Жак Деррида родился в 1930 году в Алжире. Решающим влиянием для него в юности был экзистенциализм: все началось с того, что однажды по радио услышал передачу о Камю. Затем – увлечение Сартром. Философское образование получил в прославленной парижской Эколь Нормаль и первое время специализировался на феноменологии. В этой же школе сейчас Деррида работает профессором философии, и, по рассказам очевидцев, на его лекциях яблоку негде упасть. Кроме того, он руководит исследовательской группой по проблемам философского образования (GREPH) и международным философским колледжем. Докторская диссертация Деррида «Идеальность литературного объекта» задуманная еще в 1957 году, после длительных колебаний и переделок была защищена в 1980 году, по поводу чего автором позднее была написана особая, отнюдь не апологетическая, статья о жанре диссертационных защит.
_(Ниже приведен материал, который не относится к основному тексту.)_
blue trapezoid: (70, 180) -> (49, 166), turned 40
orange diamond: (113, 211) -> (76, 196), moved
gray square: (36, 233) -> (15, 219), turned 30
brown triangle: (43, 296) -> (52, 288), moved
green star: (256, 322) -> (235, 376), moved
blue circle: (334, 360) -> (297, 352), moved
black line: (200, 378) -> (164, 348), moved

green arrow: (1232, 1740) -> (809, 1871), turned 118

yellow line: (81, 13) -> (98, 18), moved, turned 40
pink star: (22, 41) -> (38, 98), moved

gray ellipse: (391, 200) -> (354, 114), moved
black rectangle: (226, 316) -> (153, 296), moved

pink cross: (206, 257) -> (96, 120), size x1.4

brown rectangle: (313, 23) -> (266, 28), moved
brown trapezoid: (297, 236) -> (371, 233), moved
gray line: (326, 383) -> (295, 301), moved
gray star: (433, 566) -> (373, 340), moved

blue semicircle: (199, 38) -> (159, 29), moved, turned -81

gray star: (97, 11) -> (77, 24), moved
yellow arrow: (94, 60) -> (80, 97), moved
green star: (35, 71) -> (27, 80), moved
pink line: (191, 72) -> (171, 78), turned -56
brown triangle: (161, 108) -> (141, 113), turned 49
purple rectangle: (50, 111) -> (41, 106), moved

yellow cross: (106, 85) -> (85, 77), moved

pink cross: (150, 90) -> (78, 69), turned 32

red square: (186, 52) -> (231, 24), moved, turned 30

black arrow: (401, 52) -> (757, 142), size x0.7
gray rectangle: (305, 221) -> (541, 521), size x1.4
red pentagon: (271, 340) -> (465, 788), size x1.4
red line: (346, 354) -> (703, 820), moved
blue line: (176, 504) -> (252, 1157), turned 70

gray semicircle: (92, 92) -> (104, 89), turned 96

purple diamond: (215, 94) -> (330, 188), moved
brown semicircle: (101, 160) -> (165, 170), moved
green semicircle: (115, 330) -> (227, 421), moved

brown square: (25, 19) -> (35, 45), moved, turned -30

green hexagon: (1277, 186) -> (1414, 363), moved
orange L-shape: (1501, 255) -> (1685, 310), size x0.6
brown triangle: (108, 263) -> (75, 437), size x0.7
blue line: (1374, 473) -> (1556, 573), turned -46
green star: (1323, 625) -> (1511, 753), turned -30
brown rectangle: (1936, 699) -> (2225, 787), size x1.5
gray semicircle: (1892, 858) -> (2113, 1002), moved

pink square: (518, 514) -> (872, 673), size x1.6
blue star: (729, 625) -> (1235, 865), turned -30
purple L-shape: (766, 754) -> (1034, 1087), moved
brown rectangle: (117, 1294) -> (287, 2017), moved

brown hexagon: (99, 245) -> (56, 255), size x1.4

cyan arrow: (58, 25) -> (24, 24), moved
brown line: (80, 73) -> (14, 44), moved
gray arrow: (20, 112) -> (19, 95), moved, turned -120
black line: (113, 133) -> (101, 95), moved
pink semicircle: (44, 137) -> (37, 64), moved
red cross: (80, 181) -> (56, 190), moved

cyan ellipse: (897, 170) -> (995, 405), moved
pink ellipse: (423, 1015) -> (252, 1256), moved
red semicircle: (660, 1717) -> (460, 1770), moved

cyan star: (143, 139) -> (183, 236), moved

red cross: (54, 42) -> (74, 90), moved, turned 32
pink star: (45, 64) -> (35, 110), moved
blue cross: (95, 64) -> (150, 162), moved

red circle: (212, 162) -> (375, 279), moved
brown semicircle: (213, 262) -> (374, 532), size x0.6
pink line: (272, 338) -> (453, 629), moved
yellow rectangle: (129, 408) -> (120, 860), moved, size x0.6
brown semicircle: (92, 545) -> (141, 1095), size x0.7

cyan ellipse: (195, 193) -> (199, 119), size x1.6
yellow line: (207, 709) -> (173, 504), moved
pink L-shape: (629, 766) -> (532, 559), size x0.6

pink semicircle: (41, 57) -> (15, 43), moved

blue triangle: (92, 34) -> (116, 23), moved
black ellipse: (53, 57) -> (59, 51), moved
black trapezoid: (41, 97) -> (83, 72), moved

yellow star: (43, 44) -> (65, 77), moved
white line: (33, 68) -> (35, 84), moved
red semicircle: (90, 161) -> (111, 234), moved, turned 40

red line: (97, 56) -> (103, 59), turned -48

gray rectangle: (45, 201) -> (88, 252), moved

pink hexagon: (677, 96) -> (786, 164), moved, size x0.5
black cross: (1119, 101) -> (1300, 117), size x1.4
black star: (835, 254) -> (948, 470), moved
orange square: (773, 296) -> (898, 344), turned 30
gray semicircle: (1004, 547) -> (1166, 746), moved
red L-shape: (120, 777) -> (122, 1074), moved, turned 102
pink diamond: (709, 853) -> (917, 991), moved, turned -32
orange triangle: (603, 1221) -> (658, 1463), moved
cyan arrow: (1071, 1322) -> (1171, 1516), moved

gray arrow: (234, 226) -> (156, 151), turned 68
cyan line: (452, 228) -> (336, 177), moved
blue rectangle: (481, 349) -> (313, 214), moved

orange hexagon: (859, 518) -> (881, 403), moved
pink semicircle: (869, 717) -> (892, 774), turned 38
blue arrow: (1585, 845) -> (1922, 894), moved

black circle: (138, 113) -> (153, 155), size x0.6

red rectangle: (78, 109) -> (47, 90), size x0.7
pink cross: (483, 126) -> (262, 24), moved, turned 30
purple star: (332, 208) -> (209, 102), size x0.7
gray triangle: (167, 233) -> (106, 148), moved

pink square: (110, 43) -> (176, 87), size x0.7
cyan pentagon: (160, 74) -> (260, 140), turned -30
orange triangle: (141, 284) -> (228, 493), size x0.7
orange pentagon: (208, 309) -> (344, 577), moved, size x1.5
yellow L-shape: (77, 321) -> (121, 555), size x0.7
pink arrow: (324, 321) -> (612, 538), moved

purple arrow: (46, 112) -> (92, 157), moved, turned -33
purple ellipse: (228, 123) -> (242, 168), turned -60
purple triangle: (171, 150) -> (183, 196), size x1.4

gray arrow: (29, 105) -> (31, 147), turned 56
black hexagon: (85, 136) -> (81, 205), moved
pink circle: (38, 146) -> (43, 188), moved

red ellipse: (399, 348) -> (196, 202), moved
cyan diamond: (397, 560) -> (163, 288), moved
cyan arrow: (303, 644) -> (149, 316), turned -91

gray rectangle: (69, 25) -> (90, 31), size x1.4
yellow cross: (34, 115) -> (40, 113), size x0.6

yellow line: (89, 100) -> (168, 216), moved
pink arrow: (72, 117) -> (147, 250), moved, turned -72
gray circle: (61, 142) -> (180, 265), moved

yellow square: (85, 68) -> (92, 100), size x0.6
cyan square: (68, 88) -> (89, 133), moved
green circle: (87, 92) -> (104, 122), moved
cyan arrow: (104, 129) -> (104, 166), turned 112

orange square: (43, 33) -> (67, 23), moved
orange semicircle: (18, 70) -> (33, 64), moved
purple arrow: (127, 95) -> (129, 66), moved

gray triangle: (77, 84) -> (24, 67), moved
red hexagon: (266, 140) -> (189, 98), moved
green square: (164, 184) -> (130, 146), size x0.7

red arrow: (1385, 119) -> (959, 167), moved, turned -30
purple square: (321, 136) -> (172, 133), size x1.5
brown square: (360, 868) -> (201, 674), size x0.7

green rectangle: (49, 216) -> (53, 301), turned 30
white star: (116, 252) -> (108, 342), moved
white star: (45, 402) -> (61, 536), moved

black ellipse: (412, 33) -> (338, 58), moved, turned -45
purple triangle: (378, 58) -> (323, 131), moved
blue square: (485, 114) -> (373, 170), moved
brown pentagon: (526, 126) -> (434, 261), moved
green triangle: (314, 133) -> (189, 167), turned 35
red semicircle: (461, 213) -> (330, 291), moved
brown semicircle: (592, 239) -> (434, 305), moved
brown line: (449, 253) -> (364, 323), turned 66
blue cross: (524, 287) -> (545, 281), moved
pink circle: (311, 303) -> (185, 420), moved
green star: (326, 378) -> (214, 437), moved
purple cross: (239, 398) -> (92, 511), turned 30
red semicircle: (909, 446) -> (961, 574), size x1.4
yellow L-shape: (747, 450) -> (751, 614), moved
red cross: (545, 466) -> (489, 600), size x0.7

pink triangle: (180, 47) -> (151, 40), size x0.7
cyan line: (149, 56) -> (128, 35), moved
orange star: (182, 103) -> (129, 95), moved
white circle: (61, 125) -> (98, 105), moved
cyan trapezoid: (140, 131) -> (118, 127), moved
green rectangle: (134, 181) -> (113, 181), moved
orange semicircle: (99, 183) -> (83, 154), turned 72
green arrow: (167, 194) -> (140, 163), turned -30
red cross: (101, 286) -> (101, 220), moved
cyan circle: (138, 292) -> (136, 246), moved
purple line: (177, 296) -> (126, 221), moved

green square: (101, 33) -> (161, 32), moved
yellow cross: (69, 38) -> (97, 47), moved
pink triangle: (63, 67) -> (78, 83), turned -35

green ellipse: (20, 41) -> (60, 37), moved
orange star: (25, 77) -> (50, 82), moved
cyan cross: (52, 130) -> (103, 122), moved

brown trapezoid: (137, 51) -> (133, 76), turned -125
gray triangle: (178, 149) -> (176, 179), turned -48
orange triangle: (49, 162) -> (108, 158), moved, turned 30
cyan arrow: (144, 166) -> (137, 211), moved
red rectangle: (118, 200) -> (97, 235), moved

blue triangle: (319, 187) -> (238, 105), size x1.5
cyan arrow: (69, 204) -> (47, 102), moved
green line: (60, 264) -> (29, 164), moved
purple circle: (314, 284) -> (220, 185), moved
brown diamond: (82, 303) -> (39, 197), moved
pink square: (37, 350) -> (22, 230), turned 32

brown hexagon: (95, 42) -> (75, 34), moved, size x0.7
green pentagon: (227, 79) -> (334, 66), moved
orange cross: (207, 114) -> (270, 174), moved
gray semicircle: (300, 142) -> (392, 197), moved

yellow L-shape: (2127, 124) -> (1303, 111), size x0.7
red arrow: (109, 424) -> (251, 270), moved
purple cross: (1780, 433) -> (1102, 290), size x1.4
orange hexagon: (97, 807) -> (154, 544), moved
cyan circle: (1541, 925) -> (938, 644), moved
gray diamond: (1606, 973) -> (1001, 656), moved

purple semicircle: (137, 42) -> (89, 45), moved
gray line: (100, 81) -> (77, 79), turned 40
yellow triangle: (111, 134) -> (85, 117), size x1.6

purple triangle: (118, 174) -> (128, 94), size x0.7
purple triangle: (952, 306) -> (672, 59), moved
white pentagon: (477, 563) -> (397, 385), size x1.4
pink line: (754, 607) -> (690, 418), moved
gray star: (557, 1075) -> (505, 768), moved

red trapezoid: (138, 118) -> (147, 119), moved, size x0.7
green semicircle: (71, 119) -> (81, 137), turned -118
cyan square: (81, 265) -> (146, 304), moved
Работоспособность Деррида, тонкие и неожиданные суждения, парадоксальный стиль письма принесли ему как заслуженное признание в академических кругах, так и широкую известность среди читающей публики. Разнообразие его научных занятий ставит в затруднительное положение пишущих о Деррида, поскольку мало кому под силу с той же непринужденностью и компетентностью переключаться от философии к фотографии, от литературоведения к живописи, от психоанализа к политике. Деррида – создатель новой дисциплины, названной им «грамматология», которая представляет из себя особую теорию письма. Грамматология дает общие принципы подхода к разным культурным текстам, и, видимо, оттого в книгах Деррида анализ специфических философских нюансов у Платона, Кондильяка, Гегеля, Ницше может сочетаться с азартными толкованиями творчества П. Верлена, А. Арто, П. Целана, Ф. Понжа.

Последняя на данный момент книга Деррида посвящена М. Хайдеггеру и проблеме политической ангажированности мыслителей. Что касается политической ориентации самого Деррида, то он явно левый, о чем можно судить по серии его интервью и выступлений за права палестинцев, против апартеида, в поддержку движения феминисток. Был в биографии Деррида и такой эпизод практического столкновения с властью, как арест по ложному обвинению в Чехословакии в 1982 году за участие в нелегальном политическом семинаре.

Жак Деррида принадлежит к поколению французских критиков, начавших активно работать и публиковаться в 60-е годы. Это поколение выдвинуло целую плеяду талантливых и влиятельных исследователей: Р. Барт, М. Фуко, Ю. Кристева, А. Греймас, Ж.-Ф. Лиотар, Л. Альтюссер. Научная судьба культурологов этого поколения свершалась под знаком перехода от структурализма к постструктурализму, от жестких методов анализа к более мягким. Так, если позиция структурализма допускала, что существуют достаточно четкие модели, обладающие объяснительной силой по отношению к ряду различных текстов, то теперь, с точки зрения постструктурализма, стали полагать, что каждый текст порождает уникальную модель понимания изнутри. Иными словами, текст перестали трактовать как конкретную реализацию абстрактных структур, в чем сказалось возрастающее влияние феноменологии на литературные штудии.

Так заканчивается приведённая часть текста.